Before we get to the results let me go over a couple of guidelines – this is based on daily close data not intra-day. That will make a difference.
I tested a lot of versions but only two showed any promise and I called them ATR y and ATR z. In the “y” version I used the approach - ATR(n) < ATR(n) 3 days ago. In the “z” version I used the approach - ATR(n) < ATR(n) 5 days ago.

Some were pretty good and some were pretty bad but as you can see for this approach ATR(10) seems to perform better. The 30-day net change was about the same for each of them so this is not necessarily a good filter for a long-term approach.
I noticed that 15 z seemed out of line so I decided to step down one period at a time from 14 to 10.

Even stranger 13 z was better than 14 z by a lot but then 12 z fell off again. So I said that the results might be date specific so I changed the start date so that February 27th would be included.

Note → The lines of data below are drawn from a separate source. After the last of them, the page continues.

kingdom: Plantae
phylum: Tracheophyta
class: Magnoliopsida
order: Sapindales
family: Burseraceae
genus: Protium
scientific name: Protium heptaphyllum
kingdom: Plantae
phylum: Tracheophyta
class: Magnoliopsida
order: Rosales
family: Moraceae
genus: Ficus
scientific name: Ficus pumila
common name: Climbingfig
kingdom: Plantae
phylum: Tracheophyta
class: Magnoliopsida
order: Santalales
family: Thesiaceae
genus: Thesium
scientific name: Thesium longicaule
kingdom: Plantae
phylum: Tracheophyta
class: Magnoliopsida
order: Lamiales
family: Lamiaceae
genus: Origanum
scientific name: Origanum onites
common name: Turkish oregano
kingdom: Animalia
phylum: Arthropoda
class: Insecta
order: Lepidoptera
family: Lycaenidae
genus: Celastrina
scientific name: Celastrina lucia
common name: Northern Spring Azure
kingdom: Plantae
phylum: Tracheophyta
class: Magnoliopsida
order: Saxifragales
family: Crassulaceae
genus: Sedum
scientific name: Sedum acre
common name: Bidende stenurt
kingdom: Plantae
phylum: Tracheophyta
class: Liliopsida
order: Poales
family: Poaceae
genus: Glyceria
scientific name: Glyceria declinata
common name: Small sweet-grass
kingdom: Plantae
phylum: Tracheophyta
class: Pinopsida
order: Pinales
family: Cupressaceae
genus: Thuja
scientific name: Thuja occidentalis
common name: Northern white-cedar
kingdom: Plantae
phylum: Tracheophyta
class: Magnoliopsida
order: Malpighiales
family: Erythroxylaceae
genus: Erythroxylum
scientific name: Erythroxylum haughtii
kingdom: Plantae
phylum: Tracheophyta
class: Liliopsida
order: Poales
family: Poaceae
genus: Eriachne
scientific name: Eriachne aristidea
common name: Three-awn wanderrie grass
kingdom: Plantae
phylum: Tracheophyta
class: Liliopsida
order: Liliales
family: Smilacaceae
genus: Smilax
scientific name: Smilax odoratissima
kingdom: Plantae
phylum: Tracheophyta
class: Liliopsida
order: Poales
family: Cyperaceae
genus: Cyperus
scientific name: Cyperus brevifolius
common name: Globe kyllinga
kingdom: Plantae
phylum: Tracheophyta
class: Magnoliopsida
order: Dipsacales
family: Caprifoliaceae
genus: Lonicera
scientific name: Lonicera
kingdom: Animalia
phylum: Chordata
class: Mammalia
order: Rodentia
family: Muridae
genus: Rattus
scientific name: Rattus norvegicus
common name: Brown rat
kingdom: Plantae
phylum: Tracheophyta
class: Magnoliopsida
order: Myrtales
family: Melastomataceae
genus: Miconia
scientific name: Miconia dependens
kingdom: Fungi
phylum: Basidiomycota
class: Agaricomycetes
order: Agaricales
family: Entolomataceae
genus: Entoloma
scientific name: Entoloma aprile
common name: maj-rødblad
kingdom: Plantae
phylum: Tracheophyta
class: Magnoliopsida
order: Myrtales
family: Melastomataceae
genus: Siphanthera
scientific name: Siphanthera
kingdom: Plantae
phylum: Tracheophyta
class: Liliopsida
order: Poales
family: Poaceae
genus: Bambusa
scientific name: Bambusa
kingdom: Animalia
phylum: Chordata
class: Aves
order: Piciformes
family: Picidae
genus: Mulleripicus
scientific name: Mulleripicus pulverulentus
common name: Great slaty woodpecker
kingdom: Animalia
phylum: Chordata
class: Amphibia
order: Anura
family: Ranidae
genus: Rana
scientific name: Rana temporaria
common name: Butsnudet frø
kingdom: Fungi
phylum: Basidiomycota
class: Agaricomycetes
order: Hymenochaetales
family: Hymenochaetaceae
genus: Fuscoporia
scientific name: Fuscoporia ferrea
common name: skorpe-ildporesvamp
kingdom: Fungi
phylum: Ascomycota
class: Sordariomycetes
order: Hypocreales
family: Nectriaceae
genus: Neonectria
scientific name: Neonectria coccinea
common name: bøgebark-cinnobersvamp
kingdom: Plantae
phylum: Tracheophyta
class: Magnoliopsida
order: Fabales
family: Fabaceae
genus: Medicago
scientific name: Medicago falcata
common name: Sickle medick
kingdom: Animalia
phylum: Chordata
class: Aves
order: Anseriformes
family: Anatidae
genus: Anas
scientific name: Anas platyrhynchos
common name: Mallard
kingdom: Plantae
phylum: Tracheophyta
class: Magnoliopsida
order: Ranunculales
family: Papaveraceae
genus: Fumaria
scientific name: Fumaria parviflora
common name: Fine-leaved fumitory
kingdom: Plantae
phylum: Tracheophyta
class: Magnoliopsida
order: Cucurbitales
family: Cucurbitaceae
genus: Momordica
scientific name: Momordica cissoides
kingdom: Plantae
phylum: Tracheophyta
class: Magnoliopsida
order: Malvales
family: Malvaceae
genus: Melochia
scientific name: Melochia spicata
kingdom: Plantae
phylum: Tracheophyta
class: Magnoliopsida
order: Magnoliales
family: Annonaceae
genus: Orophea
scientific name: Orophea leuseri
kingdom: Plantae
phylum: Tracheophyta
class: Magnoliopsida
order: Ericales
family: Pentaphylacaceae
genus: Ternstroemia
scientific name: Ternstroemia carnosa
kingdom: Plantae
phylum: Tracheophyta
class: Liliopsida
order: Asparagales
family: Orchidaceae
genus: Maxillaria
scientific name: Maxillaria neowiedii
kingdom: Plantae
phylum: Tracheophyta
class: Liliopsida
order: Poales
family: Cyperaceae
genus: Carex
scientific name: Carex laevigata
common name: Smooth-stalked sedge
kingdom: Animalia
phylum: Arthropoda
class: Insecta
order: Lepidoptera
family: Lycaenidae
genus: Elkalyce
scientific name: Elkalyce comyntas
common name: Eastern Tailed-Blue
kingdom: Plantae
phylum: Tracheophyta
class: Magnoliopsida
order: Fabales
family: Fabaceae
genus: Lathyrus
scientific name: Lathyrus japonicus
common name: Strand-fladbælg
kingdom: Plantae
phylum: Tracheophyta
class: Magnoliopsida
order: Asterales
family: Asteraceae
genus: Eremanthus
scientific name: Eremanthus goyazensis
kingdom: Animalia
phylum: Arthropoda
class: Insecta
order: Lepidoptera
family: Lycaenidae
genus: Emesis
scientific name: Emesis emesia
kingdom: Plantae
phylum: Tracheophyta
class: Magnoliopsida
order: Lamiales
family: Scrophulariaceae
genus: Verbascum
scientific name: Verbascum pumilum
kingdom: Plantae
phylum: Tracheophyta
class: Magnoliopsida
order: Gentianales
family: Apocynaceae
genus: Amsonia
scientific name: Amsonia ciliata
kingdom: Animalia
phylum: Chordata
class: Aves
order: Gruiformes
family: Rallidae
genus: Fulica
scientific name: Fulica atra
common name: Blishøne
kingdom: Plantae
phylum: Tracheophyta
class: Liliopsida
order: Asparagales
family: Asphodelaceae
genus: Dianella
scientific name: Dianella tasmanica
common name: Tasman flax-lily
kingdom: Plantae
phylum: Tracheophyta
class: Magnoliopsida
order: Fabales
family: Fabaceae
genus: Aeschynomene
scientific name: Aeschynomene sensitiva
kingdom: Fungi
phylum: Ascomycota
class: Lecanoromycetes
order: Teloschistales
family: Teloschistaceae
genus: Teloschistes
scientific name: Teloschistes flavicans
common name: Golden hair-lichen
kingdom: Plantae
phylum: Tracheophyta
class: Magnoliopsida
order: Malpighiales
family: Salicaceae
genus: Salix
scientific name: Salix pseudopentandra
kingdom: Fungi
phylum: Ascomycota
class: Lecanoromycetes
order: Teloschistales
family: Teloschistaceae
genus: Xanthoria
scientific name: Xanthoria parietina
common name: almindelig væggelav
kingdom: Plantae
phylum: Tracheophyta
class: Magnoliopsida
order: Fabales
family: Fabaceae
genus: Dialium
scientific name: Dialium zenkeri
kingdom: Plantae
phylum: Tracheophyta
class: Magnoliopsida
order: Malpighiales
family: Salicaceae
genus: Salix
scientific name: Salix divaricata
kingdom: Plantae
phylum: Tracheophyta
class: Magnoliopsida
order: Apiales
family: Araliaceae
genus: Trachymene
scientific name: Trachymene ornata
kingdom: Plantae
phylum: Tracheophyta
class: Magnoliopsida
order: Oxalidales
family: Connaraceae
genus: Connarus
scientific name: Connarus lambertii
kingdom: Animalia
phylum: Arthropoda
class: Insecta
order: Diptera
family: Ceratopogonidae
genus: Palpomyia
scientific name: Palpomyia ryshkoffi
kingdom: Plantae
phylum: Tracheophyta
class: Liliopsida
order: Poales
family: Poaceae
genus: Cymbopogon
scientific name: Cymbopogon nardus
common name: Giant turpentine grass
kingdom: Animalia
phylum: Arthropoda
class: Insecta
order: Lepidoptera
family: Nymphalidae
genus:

And the results fell in the same manner as before – ATR 10 is the best with ATR 13 following. I can’t explain this so we’ll just accept it as some mystery of the ATR (for the time being). Point is – ATR of a length 10 seems to be best as a short-term daily indicator.
I was surfing around looking at various sites and I happened across one site where the poster had an article suggesting using MACD with the ATR. That, to me is the best way to use the ATR – in concert with other indicators – I prefer the RSI, that guy likes the MACD. The fact is they both measure the same thing just one is more complex and a little slower than the other. Slow is good from the standpoint of a long-term relationship because slow ensures that you get on board a developed trend – but that is a matter of choice.